Job seekers sit somewhere in the middle. If your headshot is for LinkedIn, CV profiles or applications, choose colours that feel current, smart and dependable. You do not need to look overly formal unless your industry expects it. You do need to look like someone people would trust to meet, hire or introduce.
How to choose colours that suit your skin tone
The most flattering colour is often the one that gives your skin a healthy, balanced look. If a top makes your complexion seem tired, red or washed out in the mirror, it will usually do the same on camera.
People with cooler undertones often suit navy, blue, berry tones, emerald and cooler greys. People with warmer undertones often look great in earthy greens, soft cream, teal, rust-adjacent muted tones and warmer neutrals. But this is not a strict rule. Lighting, hair colour, eye colour and the background all affect the final result.
A simple test is to hold a few options up near your face in natural light. Ask yourself which one makes your eyes look clearer and your skin look fresher. If your face stands out first, you are on the right track. If you notice the clothing before you notice yourself, the colour may be too strong.

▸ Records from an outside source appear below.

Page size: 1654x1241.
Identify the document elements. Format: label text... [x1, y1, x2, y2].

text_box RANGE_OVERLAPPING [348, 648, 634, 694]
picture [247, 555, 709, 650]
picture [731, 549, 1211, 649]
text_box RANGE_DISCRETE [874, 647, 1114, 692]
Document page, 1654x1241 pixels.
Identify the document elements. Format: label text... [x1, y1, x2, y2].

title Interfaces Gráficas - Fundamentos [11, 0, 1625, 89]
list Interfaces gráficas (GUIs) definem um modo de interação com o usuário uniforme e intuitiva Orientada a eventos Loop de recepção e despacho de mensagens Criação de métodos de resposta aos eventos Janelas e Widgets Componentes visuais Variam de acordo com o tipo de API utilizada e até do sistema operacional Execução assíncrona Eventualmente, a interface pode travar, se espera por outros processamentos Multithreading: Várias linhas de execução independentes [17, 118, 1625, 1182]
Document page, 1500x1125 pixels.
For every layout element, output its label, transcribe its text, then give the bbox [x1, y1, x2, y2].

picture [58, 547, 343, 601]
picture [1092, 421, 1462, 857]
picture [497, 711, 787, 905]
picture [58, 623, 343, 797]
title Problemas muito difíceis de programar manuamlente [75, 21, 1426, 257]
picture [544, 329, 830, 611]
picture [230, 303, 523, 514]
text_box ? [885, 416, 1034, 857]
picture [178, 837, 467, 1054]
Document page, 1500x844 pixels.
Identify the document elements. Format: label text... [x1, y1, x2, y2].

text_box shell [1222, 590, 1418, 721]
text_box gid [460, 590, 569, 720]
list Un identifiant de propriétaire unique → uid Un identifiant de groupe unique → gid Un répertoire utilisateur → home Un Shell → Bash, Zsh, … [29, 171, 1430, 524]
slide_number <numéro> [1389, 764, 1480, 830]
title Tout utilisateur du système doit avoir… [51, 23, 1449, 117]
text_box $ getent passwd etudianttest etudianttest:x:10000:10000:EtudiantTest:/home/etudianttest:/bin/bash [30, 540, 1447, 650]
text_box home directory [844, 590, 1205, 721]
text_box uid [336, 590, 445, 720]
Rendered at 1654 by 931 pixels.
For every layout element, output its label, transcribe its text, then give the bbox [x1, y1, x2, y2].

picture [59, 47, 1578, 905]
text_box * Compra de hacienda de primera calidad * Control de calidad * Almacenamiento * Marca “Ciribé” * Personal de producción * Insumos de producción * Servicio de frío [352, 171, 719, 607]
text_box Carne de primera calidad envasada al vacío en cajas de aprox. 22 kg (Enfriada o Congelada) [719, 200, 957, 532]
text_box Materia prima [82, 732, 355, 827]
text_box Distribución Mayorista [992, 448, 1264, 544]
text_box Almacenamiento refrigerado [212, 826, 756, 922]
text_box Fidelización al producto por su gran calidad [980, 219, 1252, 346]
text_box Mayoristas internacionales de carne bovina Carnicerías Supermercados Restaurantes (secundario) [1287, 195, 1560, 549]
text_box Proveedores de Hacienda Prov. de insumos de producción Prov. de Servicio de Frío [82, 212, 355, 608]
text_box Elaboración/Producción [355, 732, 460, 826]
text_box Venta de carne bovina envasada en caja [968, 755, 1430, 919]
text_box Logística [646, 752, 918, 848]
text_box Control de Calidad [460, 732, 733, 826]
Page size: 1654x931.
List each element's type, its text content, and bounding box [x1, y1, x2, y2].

What works best on camera is not always what works in real life
This catches people out all the time. A top you love wearing to dinner or in the office may not be the strongest option in a headshot. Cameras compress detail, lighting changes how colour reads, and the crop removes the rest of the outfit context.
That is why subtle, well-fitted, solid-colour clothing often wins. It gives the image a clean, professional feel and lets expression do the heavy lifting. Headshots are about connection. The goal is not to show off your wardrobe. The goal is to make it easy for people to trust you.
A few practical wardrobe tips before your session
Bring options if you can. Two or three tops or jackets in different shades give you flexibility and make it easier to match the background and purpose of the shoot. If one colour does not work as expected, there is no panic.
Aim for solid colours with minimal distraction. Make sure everything is clean, pressed and fits properly around the shoulders and neckline, as those areas are very visible in a headshot. If you wear a jacket, check that it sits neatly when buttoned and unbuttoned.
It also helps to think about where the image will be used. A company profile, media feature, audition page and coaching website may each call for a slightly different feel. At Newcastle Headshots, this is exactly the sort of detail we guide clients through during the session, because the right choice is not just about taste. It is about helping the image do its job.
If you are still undecided, start with navy or another muted, mid-to-dark solid colour. It is reliable, flattering and professional in almost every setting.
The best colour is the one that helps you look like yourself on a very good day – confident, approachable and ready to be taken seriously.